More Rules For Riters

man with ink well and feather quillEveryone will always tell you that your book, play or movie has too many endings. They will be absolutely right. Ignore them.

I saw a play recently, and at the end of the first act I thought it was a little whiny. The second act was one trillion times more whiny and I loved it. I admire writers with the courage of their obsessions. You don’t have to agree with a writer in order to appreciate his or her work.

Fight the development of writers OCD: all chapters do not have to be the same length.

In movies, especially comedies, there are certain actors who improvise brilliantly. Not all actors can do this: you can see the panic in their eyes, and they start repeating the same lines, like “What did you say?” or “Fuck you!” over and over again. This is where writers can come in handy.

There’s a wedding announcement in today’s paper for a delightful couple named Lisa Dacey and Jennifer Snook. Their names sound like the heroines of a Jane Austen novel set in the age of marriage equality.

July 2, 2015

Enthusiasm Index

Thumbs-up-thumbs-down-1One of the many things I love about books is that you can enjoy them without changing your clothes, or leaving your apartment. You don’t have to leave your couch or even sit up. Reading a book is easier than eating, because you don’t have to chew, which can become exhausting.

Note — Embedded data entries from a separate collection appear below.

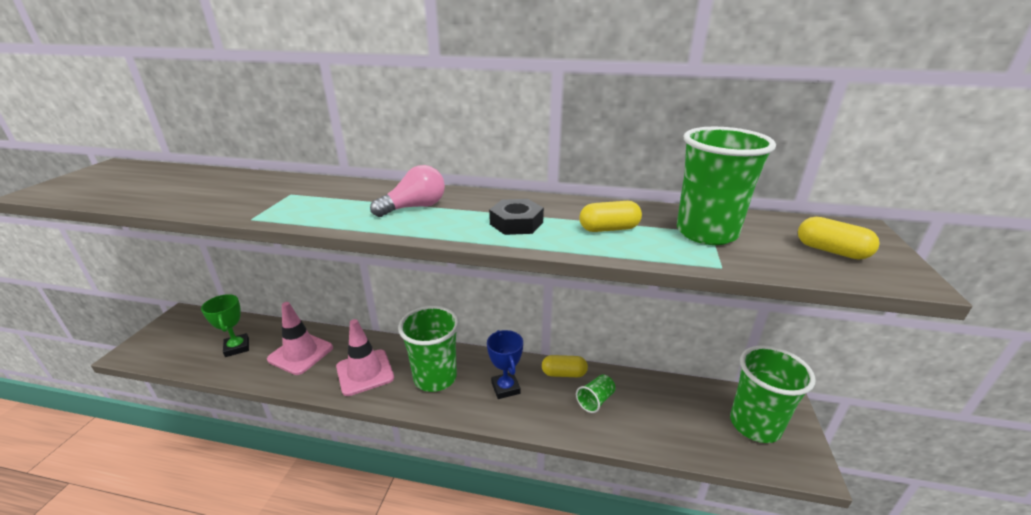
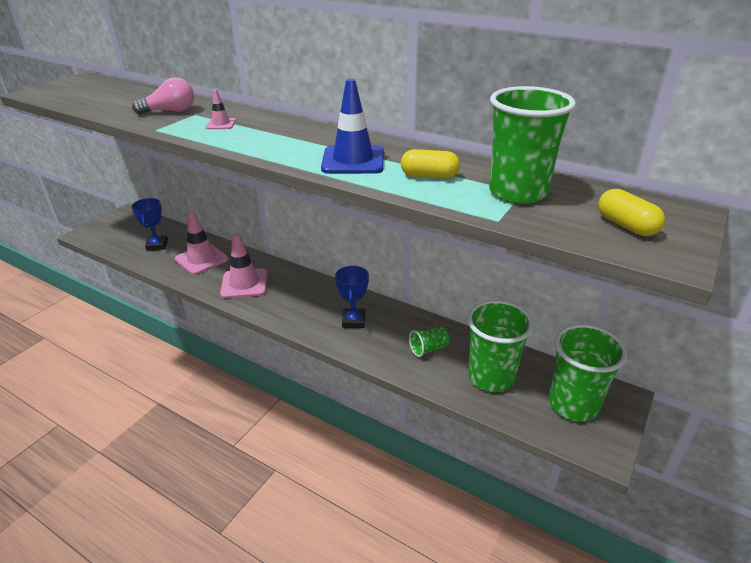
camera: 20 degrees right, 5 degrees up
(237, 347) = (157, 245): green trophy -> blue trophy
(331, 201) = (221, 124): none -> pink traffic cone
(415, 207) = (281, 137): pink light bulb -> pink light bulb (170, 111)
(435, 378) = (298, 300): green cup -> green cup (491, 377)
(516, 223) = (353, 160): black nut -> blue traffic cone
(564, 374) = (412, 321): yellow capsule -> none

When it comes to seeing movies or shows, I have far more complex standards:

1. I want to see the show so much that I will make arrangements in advance and pay for a full-price ticket.
2. I want to see the movie enough to battle the crowds on the opening weekend.
3. I want to see the show enough to purchase a half-price seat at the TKTS booth, or if I know someone involved in the show, I’ll lean on them for a freebie.
4. I want to see the movie enough to wait until the second or third weekend, and I’ll ask friends who’ve already seen it if I should bother.
5. If someone comes to my home, dresses me, carries me to the theater, and provides ice cream afterwards, I’ll go see the show.
6. I’ll pay to watch the movie on cable.
7. I’ll ask someone who’s seen it to describe the show to me in under three sentences, which will be completely satisfying.
8. I’ll search online for a movie’s shocking surprise twist, which will be plenty.
9. I won’t even be able to finish reading the first paragraph of a capsule review of the show or movie.
10. I won’t be able to remember the title of the show or movie.
11. I will viciously attack the show or movie, and anyone who liked it, based on nothing.
12. I’ll accidentally watch a few seconds of the movie when it’s on HBO, and quickly surf to Home Shopping.